START Dataset entries

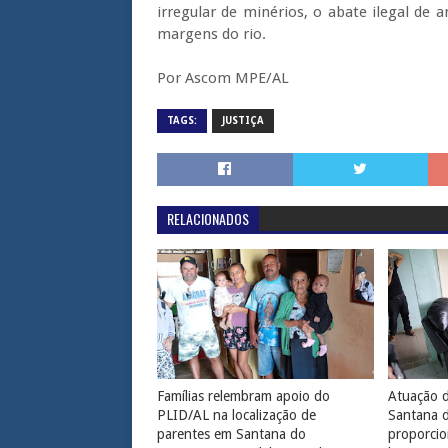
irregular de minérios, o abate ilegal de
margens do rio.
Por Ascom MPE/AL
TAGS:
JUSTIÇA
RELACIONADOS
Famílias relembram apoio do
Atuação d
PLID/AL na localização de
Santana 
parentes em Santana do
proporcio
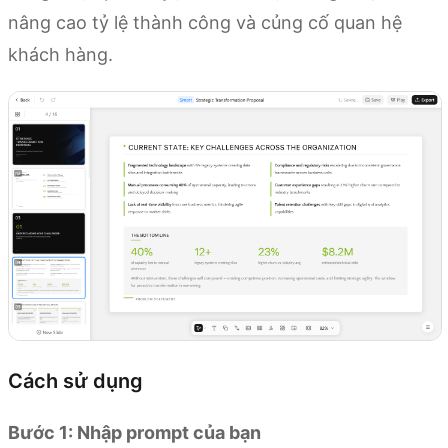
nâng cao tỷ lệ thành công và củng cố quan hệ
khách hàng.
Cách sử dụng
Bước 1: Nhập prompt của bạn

END Dataset entries
START Dataset entries

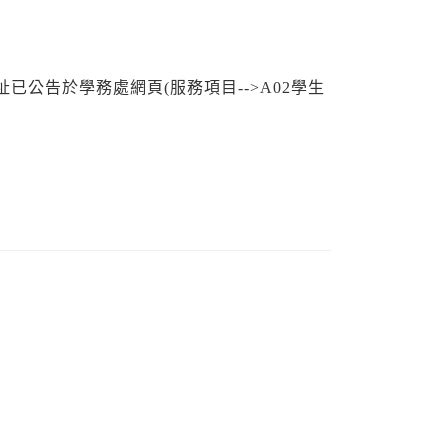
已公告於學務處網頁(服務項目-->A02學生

END Dataset entries

** What you have to do **
Render the listing from the line with "nâng cao tỷ lệ thành công và củng cố quan hệ" to the line with "Bước 1: Nhập prompt của bạn", both included, as a JSON list of strings. Use one string for each line and leave out any blank lines.

** Written reply **
[
  "nâng cao tỷ lệ thành công và củng cố quan hệ",
  "khách hàng.",
  "Cách sử dụng",
  "Bước 1: Nhập prompt của bạn"
]